Researchers published data from the 3-year follow up in 2008, and reported pressure elevations of more than 10 mm Hg in two-thirds of patients, compared with only 23% of the fellow eyes.2 Pressure-lowering drops were required in more than 75% of eyes with implants, compared with 30% of eyes without implants. Glaucoma surgery was required in about 40% of eyes with implants, compared with only 2% of eyes without implants.

"Cataract surgeries were required in the vast majority of patients; 93% of [eyes that were phakic] at the time of implant ended up as pseudo-phakic by the end of the 3-year follow-up," Dr. Dunn said. "Again, other adverse events included retinal detachment in a small percentage, endophthalmitis in one case, and hypotony in about 11%, which was comparable with the level of hypotony in the [eyes without implants].

"The implants were certainly effective compared with [eyes without implants] in terms of improvement in vision, reduction in macular edema, and a decrease in the need for topical steroids, periocular steroid injections, and associated adjuvant systemic therapy," he said.

Rare complications have been reported, and include cytomegalovirus retinitis, scleral melting at the site of the implant, and impending or mild central retinal vein occlusion.

The dexamethasone implant takes a very different delivery approach, continued Dr. Dunn. This implant consists of a 0.7-mg pellet of dexamethasone contained within a polyglycolic acid polymer; the implant is injected through a tunneled scleral incision. It is only designed to last for 2 to 3 months.

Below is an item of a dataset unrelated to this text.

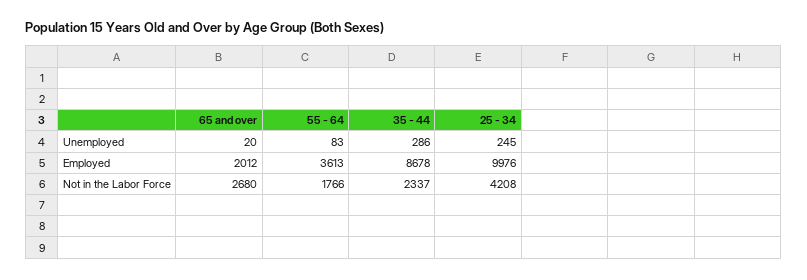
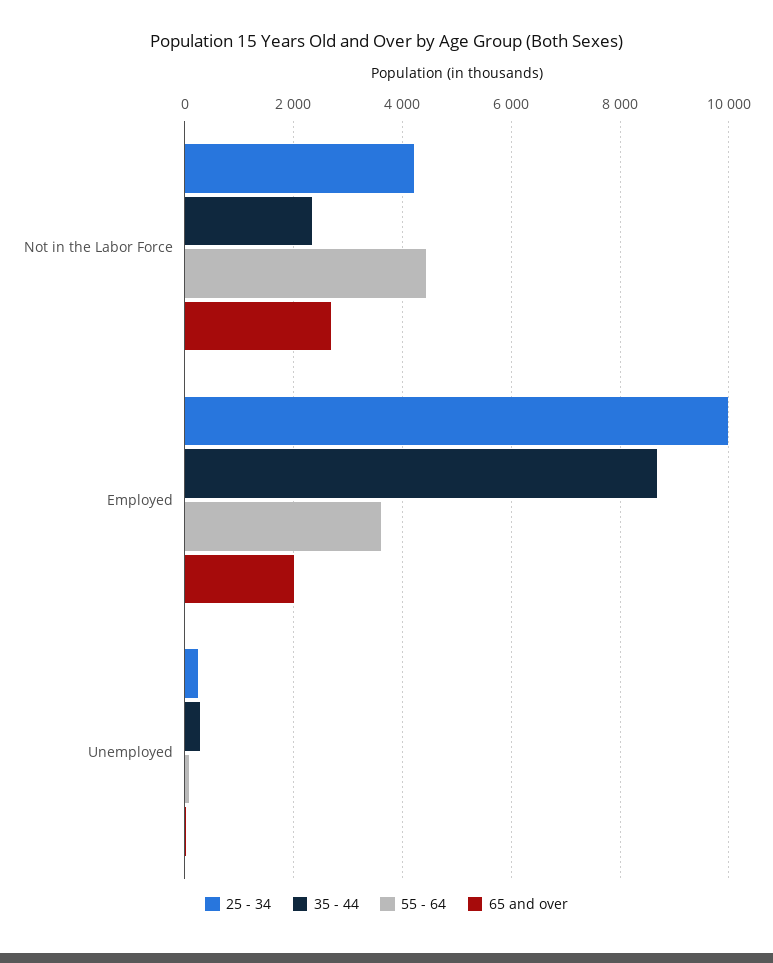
55 - 64, Not in the Labor Force: 1766 -> 4400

"The dexamethasone implant is designed to be delivered in an in-office setting, which reduces the overall cost of the procedure," he said. "This implant has proven efficacy compared with a sham injection in both uveitis and posterior immediate uveitis, as well as with macular edema associated with retinal vein occlusion. It has not, however, been compared with systemic therapy or [with] the fluocinolone implant."

A retinal vein occlusion study by Haller et al.3 published earlier this year showed that ocular hypertension (defined as greater than or equal to 25 mm Hg) was found at 60 days in 16% of patients with implants, a statistically significant difference compared with sham eyes, but was not statistically significantly different by day 180. Cataract occurred in less than 10% of patients, slightly more compared with sham eyes.

"As you can expect, some conjunctival and vitreous hemorrhages occurred as well," he said, adding that there were a small number of retinal detachments, and no cases of endophthalmitis with this implant.